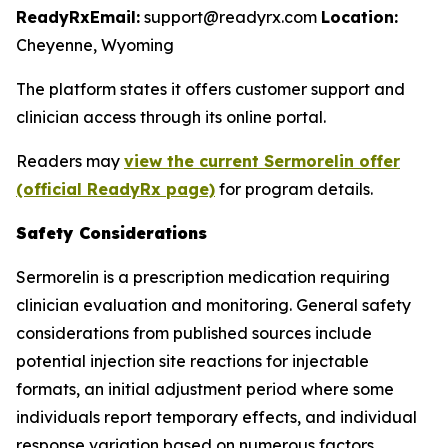
ReadyRx
Email:
support@readyrx.com
Location:
Cheyenne, Wyoming
The platform states it offers customer support and
clinician access through its online portal.
Readers may
view the current Sermorelin offer
(official ReadyRx page)
for program details.
Safety Considerations
Sermorelin is a prescription medication requiring
clinician evaluation and monitoring. General safety
considerations from published sources include
potential injection site reactions for injectable
formats, an initial adjustment period where some
individuals report temporary effects, and individual
response variation based on numerous factors.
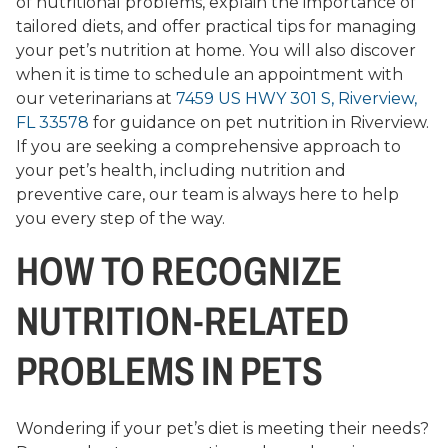
of nutritional problems, explain the importance of
tailored diets, and offer practical tips for managing
your pet’s nutrition at home. You will also discover
when it is time to schedule an appointment with
our veterinarians at
7459 US HWY 301 S, Riverview,
FL 33578
for guidance on pet nutrition in Riverview.
If you are seeking a comprehensive approach to
your pet’s health, including nutrition and
preventive care, our team is always here to help
you every step of the way.
HOW TO RECOGNIZE
NUTRITION-RELATED
PROBLEMS IN PETS
Wondering if your pet’s diet is meeting their needs?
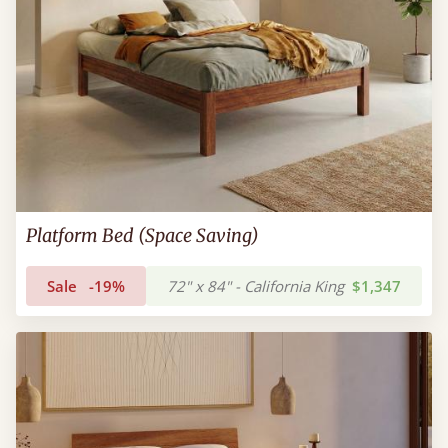
Platform Bed (Space Saving)
Sale
-19%
72" x 84" - California King
$1,347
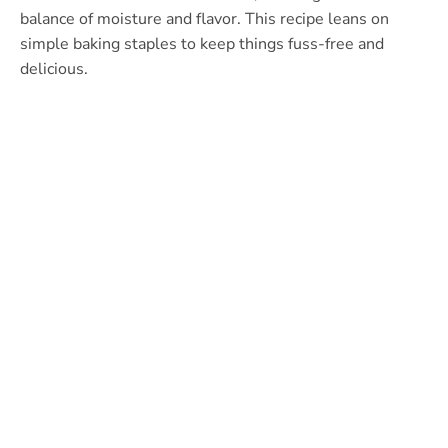
balance of moisture and flavor. This recipe leans on
simple baking staples to keep things fuss-free and
delicious.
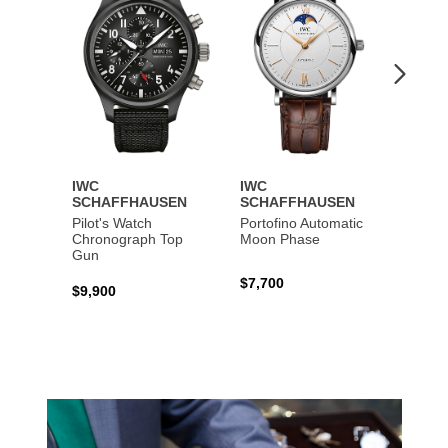
IWC
IWC
IWC
SCHAFFHAUSEN
SCHAFFHAUSEN
SCHA
Pilot's Watch
Portofino Automatic
Big Pi
Chronograph Top
Moon Phase
Perpe
Gun
$7,700
$36,5
$9,900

Work request: Leave the pictures out and restate exactly the lines from the one that has "NUTRITION-RELATED" through the final line of the entries above, both ends included.

Exercise output:
NUTRITION-RELATED
PROBLEMS IN PETS
Wondering if your pet’s diet is meeting their needs?
Platform Bed (Space Saving)
Sale
-19%
72" x 84" - California King
$1,347
balance of moisture and flavor. This recipe leans on
simple baking staples to keep things fuss-free and
delicious.
IWC
IWC
IWC
SCHAFFHAUSEN
SCHAFFHAUSEN
SCHA
Pilot's Watch
Portofino Automatic
Big Pi
Chronograph Top
Moon Phase
Perpe
Gun
$7,700
$36,5
$9,900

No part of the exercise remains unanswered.